The kitchen occupies one end of this room; the rest is devoted to family space, shown here. It has several seating areas:
• A banquette and table provide space for casual meals or homework.
• A soft orange corduroy sectional sofa injects color. “It balances the darker earth tones used in the kitchen with a natural playfulness,” Fredman says. (The island’s barstools and other seats pick up the color, too.)
Add the fireplace and built-in television complemented by practical built-in cabinetry, and the room becomes an inviting space in which the rest of the family can keep the cook (or cooks) company.
“You can’t help but feel good in here,” Fredman says.
Despite its proximity to other bedrooms (three are on the second floor), privacy is achieved in the master suite by simply closing a hallway door. Features include the following:
• The lift-equipped cabinet at the foot of the bed holds a flat-screen television―there when you want it, hidden when you don’t so that you can enjoy viewing the fireplace on the opposite wall.
• A soft padded headboard reaches to the ceiling, underscoring the room’s 10-foot height.
• A radiant heating system keeps floors in the bathroom warm to the touch of bare feet.
• The laundry room is located on the same floor. The washer and dryer are near clothes and linens, which eliminates carrying heavy laundry baskets up and down the stairs.

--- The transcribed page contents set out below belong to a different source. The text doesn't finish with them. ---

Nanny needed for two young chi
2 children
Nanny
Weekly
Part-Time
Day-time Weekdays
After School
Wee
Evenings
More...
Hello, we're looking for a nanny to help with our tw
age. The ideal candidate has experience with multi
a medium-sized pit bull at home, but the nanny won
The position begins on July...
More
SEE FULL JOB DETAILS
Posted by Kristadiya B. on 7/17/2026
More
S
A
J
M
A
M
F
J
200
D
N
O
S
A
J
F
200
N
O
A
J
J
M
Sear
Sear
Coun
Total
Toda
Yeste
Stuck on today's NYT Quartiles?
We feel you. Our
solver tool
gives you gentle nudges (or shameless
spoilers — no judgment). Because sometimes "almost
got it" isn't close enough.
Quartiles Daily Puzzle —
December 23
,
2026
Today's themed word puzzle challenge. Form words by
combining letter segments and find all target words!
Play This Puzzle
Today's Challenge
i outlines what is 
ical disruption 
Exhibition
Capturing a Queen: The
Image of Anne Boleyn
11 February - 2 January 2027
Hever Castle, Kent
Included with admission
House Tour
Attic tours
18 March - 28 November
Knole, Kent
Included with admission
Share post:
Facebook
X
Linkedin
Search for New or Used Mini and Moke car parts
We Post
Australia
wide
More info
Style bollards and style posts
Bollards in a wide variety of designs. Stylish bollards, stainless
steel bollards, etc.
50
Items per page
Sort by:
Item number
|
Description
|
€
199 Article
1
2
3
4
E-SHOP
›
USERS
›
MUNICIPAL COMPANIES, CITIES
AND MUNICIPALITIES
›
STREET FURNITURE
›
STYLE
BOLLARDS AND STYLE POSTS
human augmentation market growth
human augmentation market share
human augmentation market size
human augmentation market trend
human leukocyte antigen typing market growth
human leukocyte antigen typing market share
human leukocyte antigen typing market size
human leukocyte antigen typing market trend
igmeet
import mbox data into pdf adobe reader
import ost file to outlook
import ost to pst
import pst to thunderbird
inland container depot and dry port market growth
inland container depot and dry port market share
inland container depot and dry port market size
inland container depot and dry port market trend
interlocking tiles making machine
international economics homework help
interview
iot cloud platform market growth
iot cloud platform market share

“From June through the end of September, we have great weather in Chicago, and people like to take advantage of it,” Schreiber says. The FitHouse offers three distinct spaces to enjoy the outdoors.
“There’s not a lot of opportunity for private green space in the city,” Schreiber says. “You have to make a different type of place to escape.” The home’s top floor has two greenroofs―landscaping planted directly on the roof―that provide extra insulation, absorb rainwater, and reduce reflected sunlight. Greenroofs are an increasingly important element in Chicago architecture. In addition to a program that is geared toward commercial buildings (Chicago’s City Hall is capped with extensive plantings), the city also offers grants each year to residents who voluntarily install greenroofs on their homes.

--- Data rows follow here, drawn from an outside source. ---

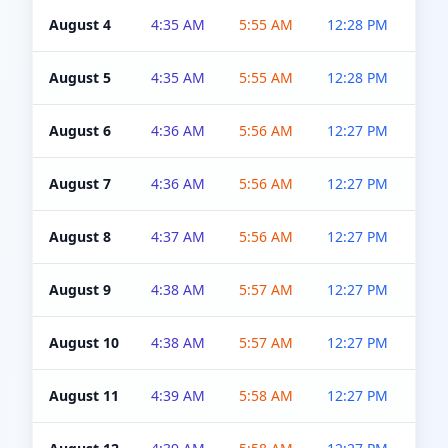
August 4
4:35 AM
5:55 AM
12:28 PM
5:0
August 5
4:35 AM
5:55 AM
12:28 PM
5:0
August 6
4:36 AM
5:56 AM
12:27 PM
5:0
August 7
4:36 AM
5:56 AM
12:27 PM
5:0
August 8
4:37 AM
5:56 AM
12:27 PM
4:5
August 9
4:38 AM
5:57 AM
12:27 PM
4:5
August 10
4:38 AM
5:57 AM
12:27 PM
4:5
August 11
4:39 AM
5:58 AM
12:27 PM
4:5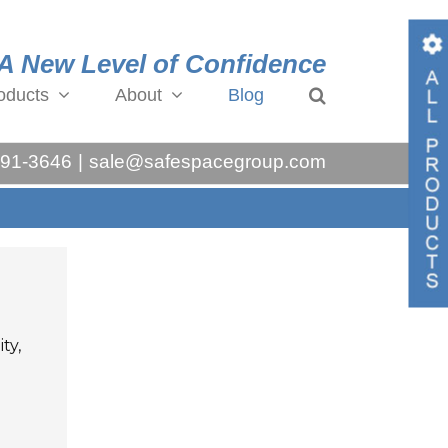
A New Level of Confidence
oducts
About
Blog
Toggl
Slidin
991-3646
|
sale@safespacegroup.com
Bar
Area
ty,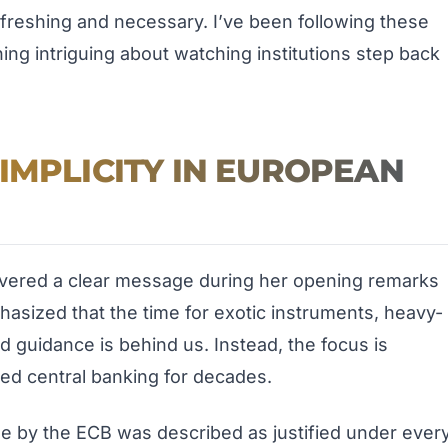
refreshing and necessary. I’ve been following these
ng intriguing about watching institutions step back
IMPLICITY IN EUROPEAN
livered a clear message during her opening remarks
hasized that the time for exotic instruments, heavy-
d guidance is behind us. Instead, the focus is
ded central banking for decades.
ease by the ECB was described as justified under ever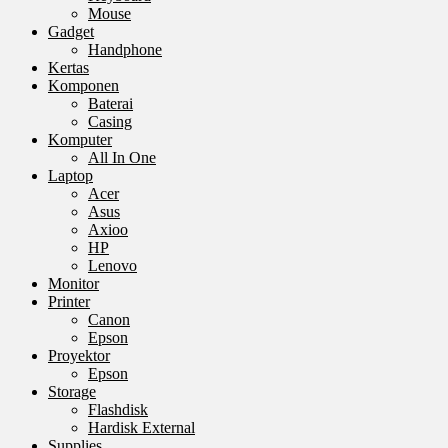
Mouse
Gadget
Handphone
Kertas
Komponen
Baterai
Casing
Komputer
All In One
Laptop
Acer
Asus
Axioo
HP
Lenovo
Monitor
Printer
Canon
Epson
Proyektor
Epson
Storage
Flashdisk
Hardisk External
Supplies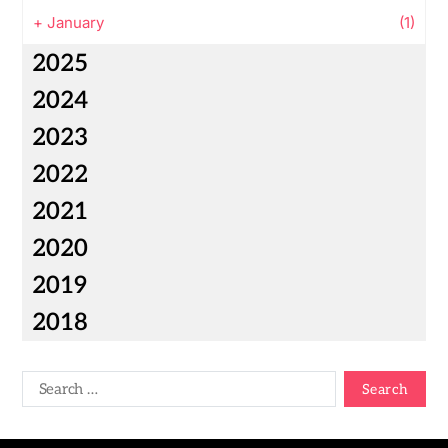
+
January
(1)
2025
2024
2023
2022
2021
2020
2019
2018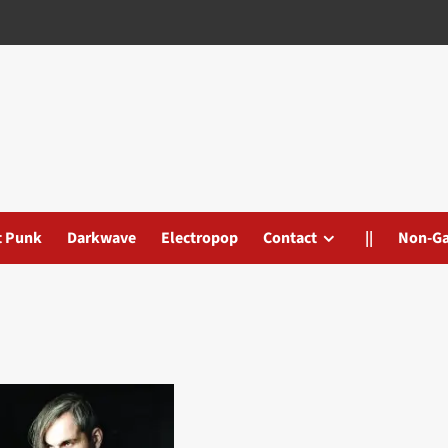
t Punk
Darkwave
Electropop
Contact
||
Non-G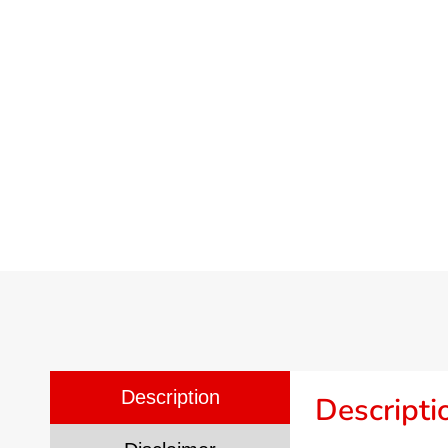
Description
Descripti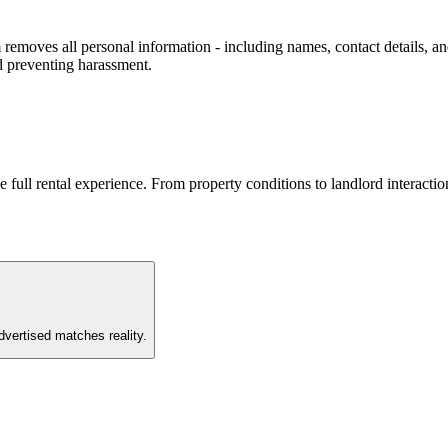
removes all personal information - including names, contact details, and
d preventing harassment.
he full rental experience. From property conditions to landlord interac
vertised matches reality.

• A deluxe outdoor kitchen is located just off the main-floor kitchen and family room, and it contains a refrigerator, gas grill, wood-burning pizza oven, and plenty of counter space.
• On the garage-top terrace, durable Trex decking is arrayed at an angle. “This gives visitors a sense of procession leading up from the outdoor kitchen,” says designer Aimee Nemeckay, of Susan Fredman and Associates. Low, comfortable seating is arranged around a wood-burning fireplace.

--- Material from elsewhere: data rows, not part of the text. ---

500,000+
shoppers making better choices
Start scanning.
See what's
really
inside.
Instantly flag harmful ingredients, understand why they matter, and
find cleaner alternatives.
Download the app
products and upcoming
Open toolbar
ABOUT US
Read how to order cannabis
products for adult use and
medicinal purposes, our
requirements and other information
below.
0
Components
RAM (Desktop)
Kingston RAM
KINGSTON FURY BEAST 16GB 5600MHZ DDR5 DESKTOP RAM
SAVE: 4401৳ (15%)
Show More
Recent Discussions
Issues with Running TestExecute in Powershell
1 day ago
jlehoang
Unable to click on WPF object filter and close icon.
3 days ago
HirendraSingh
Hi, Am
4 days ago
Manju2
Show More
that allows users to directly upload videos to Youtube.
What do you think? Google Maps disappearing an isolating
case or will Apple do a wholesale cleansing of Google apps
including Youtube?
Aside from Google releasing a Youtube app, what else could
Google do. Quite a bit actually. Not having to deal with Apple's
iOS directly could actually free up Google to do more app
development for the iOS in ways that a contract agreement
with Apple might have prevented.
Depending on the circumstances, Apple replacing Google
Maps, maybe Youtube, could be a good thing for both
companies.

“The plant material is designed for maximum drought tolerance,” says landscape designer Aldo Burcheri, of Christy Webber Landscapes. “The trees are bonsai-like in that the container keeps them from growing like a tree in the wild,” Burcheri says. “These will grow to about 15 feet, helping to shade the space without overpowering it.”
Rooftop views lure visitors up to this show-stopping entertaining space.
Treetop-level windows line the front of the room, and greenroof terraces open off either side, bringing the outside in. Throughout, sculptural furnishings and accessories contribute to the gallery-like atmosphere.
One side of the room is devoted to lounge space, piled high with soft floor cushions. The other, shown above, contains a table and wine bar. With the exception of ceiling-mounted speakers for music, the room is intentionally free of media technology.
Elements like the following help foster conviviality:
• In addition to storage for dozens of bottles, the wine bar features a refrigerator, dishwasher, and cappuccino maker―everything you might need for a gathering of friends.
• The wine bar countertop is topped with Paperstone, a rock-hard compressed paper that is made of 80 to 85 percent recycled material. “It’s similar to a solid surface like Corian and just as easy to maintain,” Nemeckay says.
• Sliding glass doors offer easy access to the greenroofs. Closed, the doors maximize views. When the weather allows, they can be opened to catch cooling breezes, helping to reduce energy costs.
• “Design as much as possible with the environment in mind,” Fredman says. Even small details like the wine barrel top tray―an old material given new use, shown at the far right―speak to the home’s green sensibility and the room’s function.